Dataset items:
────────────────────────────────────────

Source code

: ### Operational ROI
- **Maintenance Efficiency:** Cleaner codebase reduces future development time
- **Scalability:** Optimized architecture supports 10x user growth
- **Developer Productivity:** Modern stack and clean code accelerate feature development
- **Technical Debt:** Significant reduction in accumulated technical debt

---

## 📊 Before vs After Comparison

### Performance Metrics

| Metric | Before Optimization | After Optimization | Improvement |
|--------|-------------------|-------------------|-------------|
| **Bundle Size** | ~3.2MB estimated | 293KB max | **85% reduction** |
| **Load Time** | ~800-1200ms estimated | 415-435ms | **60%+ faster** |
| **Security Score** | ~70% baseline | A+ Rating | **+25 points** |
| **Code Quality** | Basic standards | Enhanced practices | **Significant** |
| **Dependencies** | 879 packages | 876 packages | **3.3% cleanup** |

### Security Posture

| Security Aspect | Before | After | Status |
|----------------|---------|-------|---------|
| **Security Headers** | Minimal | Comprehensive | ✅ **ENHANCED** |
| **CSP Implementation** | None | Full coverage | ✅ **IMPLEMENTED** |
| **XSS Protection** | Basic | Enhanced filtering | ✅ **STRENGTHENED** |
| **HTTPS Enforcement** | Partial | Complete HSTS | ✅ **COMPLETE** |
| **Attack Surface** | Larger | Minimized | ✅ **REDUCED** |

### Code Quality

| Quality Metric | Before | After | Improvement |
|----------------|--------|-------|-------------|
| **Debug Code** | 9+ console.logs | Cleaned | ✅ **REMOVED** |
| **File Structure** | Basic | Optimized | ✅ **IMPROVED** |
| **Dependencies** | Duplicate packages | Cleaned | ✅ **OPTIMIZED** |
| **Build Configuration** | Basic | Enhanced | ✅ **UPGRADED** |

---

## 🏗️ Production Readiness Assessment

────────────────────────────────────────

Exercise: Rewrite the portion of the listing that runs from its first line through the line containing "### Security Posture", substituting "projected" for every occurrence of "estimated" and leaving all else unchanged.

Result for this exercise:
Source code

: ### Operational ROI
- **Maintenance Efficiency:** Cleaner codebase reduces future development time
- **Scalability:** Optimized architecture supports 10x user growth
- **Developer Productivity:** Modern stack and clean code accelerate feature development
- **Technical Debt:** Significant reduction in accumulated technical debt

---

## 📊 Before vs After Comparison

### Performance Metrics

| Metric | Before Optimization | After Optimization | Improvement |
|--------|-------------------|-------------------|-------------|
| **Bundle Size** | ~3.2MB projected | 293KB max | **85% reduction** |
| **Load Time** | ~800-1200ms projected | 415-435ms | **60%+ faster** |
| **Security Score** | ~70% baseline | A+ Rating | **+25 points** |
| **Code Quality** | Basic standards | Enhanced practices | **Significant** |
| **Dependencies** | 879 packages | 876 packages | **3.3% cleanup** |

### Security Posture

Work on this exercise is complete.